(Your task):
Could you report every line of the listing below that holds the word "throughput"?

(Study material):
..............................

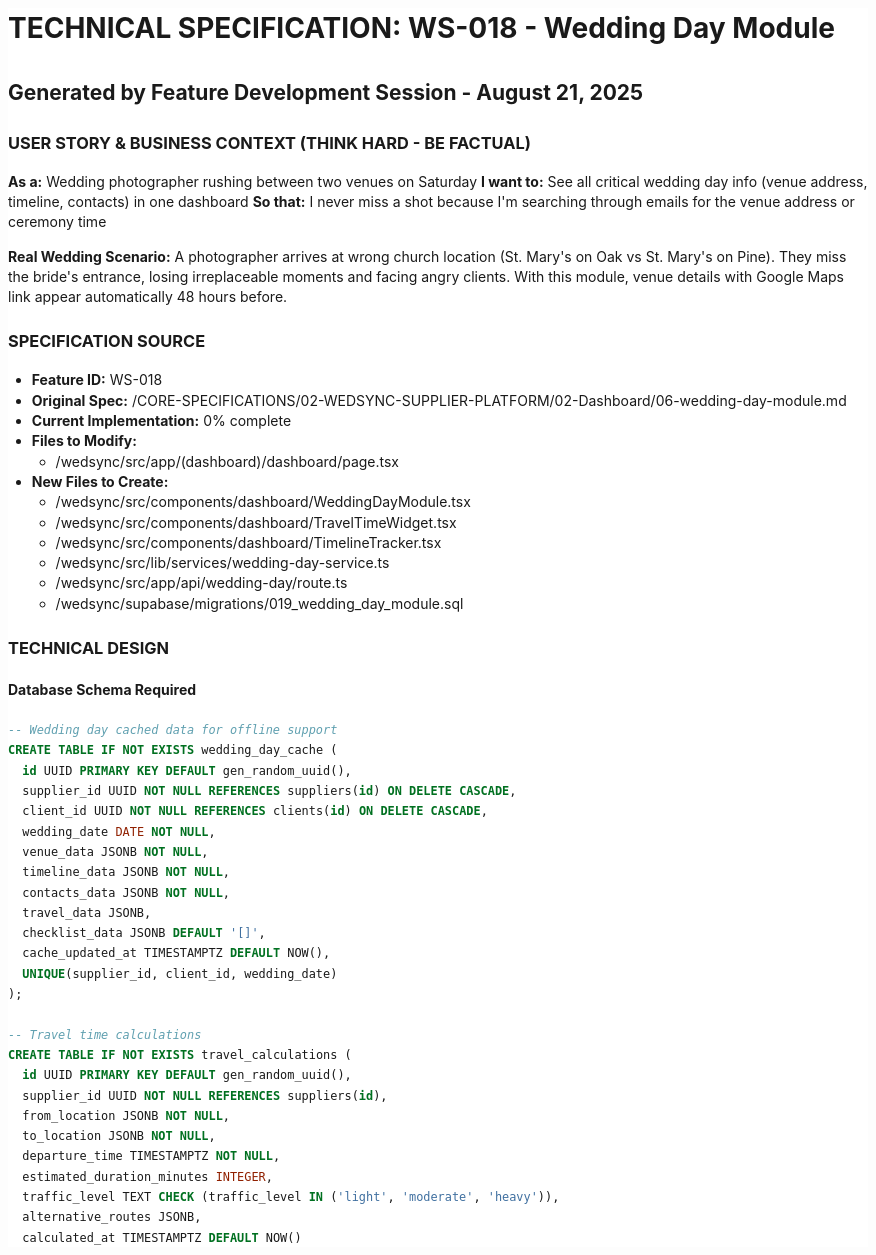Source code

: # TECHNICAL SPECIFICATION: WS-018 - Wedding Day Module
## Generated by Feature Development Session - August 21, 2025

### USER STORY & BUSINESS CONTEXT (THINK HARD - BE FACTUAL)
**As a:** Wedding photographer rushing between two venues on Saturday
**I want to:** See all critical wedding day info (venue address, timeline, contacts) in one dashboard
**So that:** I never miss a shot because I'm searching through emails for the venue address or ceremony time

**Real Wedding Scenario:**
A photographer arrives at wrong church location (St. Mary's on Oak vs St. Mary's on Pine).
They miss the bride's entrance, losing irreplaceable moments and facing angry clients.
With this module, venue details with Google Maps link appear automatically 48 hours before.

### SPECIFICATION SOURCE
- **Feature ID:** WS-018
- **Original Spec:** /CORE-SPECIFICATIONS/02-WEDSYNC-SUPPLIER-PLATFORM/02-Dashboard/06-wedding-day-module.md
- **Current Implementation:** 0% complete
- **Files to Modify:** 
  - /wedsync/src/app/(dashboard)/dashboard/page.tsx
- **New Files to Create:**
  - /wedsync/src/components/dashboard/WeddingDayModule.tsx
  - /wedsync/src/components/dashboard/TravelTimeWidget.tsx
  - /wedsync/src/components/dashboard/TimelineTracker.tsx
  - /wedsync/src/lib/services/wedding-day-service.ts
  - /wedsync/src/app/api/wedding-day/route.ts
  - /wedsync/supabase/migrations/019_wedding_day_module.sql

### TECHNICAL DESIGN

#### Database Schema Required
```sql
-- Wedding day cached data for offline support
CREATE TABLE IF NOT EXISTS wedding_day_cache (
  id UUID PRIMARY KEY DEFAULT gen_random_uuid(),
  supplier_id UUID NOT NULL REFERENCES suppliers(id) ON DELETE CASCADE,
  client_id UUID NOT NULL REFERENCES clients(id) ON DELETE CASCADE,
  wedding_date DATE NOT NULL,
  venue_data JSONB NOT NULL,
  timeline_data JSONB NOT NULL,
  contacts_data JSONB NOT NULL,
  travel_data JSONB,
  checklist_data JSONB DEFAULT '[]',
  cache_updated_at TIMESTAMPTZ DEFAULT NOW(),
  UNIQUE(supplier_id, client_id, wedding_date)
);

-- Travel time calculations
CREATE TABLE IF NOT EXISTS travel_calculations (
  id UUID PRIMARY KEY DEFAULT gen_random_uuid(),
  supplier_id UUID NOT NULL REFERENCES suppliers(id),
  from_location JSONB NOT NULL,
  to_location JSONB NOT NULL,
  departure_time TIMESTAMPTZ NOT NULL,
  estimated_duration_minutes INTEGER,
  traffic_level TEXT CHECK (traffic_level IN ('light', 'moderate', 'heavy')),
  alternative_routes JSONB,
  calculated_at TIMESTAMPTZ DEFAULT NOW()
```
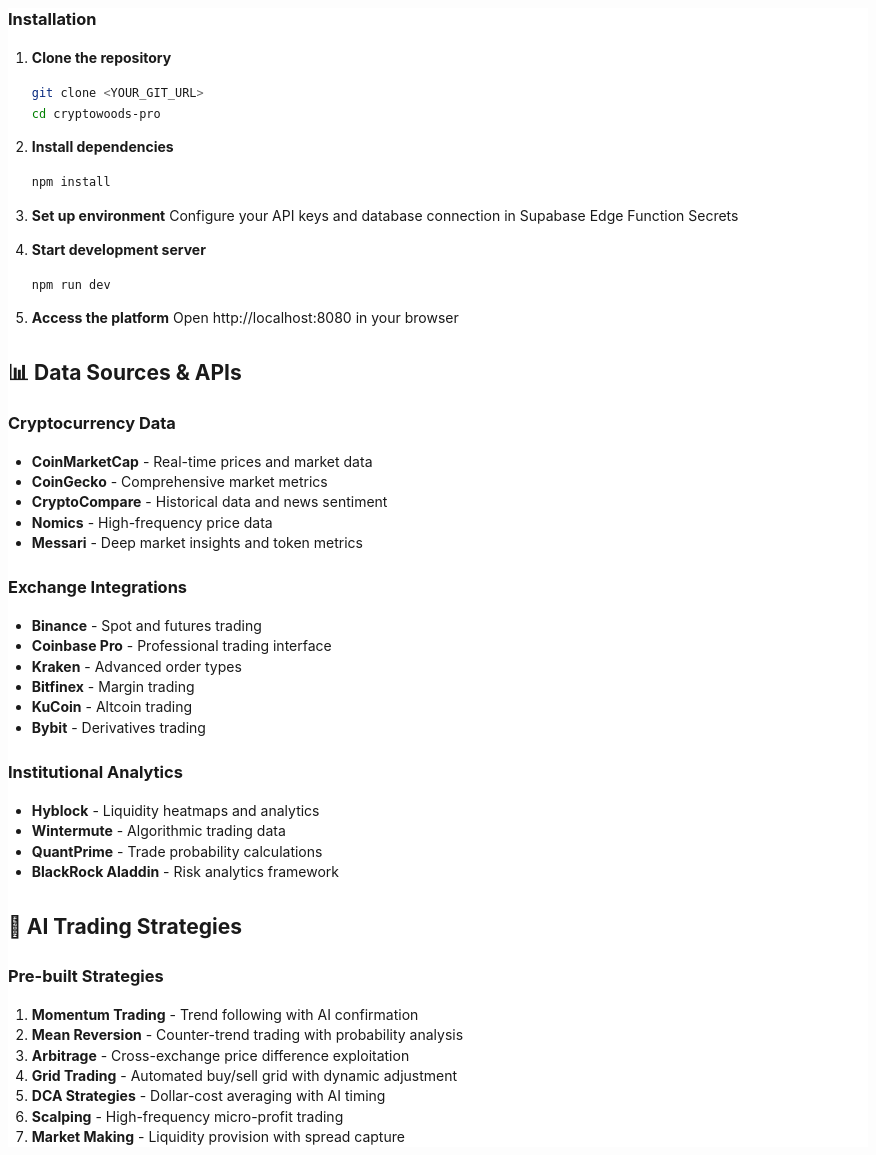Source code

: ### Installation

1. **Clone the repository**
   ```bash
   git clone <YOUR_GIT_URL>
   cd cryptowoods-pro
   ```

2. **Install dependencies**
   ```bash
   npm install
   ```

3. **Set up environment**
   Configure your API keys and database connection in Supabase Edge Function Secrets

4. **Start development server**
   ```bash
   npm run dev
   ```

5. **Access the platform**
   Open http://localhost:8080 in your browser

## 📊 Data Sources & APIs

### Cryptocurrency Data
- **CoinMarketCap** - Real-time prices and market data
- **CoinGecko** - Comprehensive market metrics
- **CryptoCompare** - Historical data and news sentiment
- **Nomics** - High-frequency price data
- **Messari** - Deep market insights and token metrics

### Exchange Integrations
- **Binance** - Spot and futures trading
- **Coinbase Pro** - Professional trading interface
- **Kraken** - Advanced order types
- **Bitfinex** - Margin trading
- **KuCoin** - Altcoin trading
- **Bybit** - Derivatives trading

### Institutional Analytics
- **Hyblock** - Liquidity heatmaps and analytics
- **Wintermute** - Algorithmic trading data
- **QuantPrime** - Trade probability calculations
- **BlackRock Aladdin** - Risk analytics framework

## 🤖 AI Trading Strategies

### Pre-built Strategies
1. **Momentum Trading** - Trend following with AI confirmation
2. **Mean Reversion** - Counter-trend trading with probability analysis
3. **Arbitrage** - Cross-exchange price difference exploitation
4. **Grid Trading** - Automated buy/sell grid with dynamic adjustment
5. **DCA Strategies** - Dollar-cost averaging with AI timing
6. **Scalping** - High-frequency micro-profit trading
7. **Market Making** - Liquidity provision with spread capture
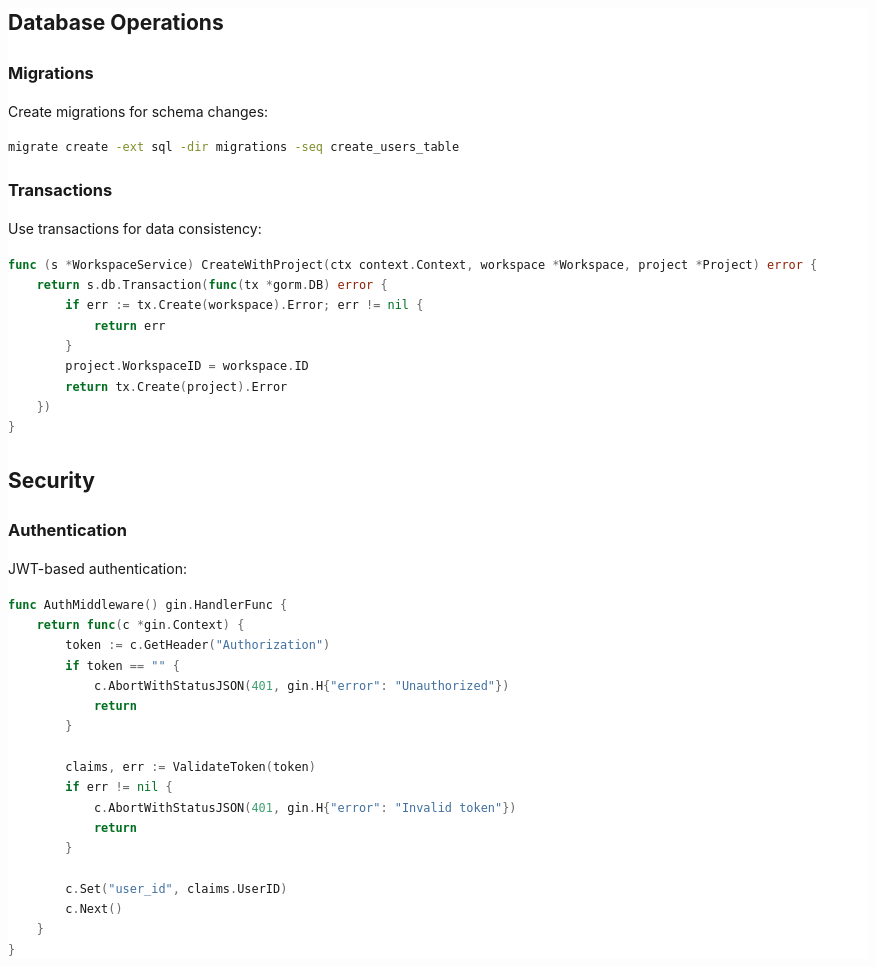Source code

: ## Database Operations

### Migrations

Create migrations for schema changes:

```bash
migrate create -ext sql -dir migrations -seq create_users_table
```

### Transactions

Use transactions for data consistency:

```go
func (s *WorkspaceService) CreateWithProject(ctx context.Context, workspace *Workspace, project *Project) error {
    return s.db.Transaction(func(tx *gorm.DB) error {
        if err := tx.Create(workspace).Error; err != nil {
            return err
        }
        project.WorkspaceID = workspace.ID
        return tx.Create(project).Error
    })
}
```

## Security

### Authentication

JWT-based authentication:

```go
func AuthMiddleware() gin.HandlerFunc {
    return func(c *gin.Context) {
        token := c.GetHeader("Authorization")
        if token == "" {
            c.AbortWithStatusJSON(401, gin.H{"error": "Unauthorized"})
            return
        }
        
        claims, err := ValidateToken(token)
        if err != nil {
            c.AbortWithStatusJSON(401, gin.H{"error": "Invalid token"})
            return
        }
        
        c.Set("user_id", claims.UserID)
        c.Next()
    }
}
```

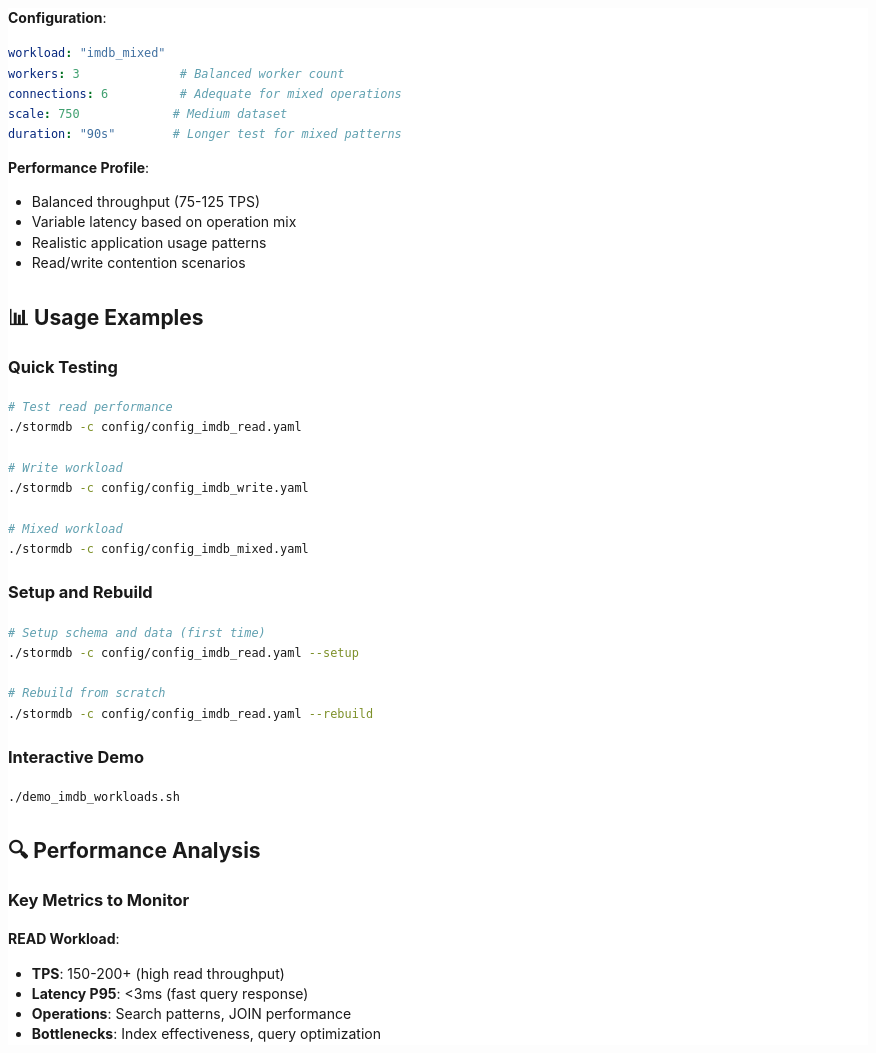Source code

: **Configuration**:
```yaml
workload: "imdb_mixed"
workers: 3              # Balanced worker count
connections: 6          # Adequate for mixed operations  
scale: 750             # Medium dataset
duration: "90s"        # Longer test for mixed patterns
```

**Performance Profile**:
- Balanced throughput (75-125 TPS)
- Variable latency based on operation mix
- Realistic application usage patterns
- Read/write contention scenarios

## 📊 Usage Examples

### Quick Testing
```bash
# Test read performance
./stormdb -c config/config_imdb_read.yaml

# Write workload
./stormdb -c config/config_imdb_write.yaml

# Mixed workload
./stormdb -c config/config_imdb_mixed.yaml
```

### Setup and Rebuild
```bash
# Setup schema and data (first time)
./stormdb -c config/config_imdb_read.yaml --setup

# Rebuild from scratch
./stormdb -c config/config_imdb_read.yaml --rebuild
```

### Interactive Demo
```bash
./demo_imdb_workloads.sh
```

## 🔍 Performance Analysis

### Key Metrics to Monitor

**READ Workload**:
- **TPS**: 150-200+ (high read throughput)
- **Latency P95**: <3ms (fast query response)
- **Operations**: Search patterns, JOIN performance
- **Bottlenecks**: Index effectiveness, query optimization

..............................

(Task answer):
- Balanced throughput (75-125 TPS)
- **TPS**: 150-200+ (high read throughput)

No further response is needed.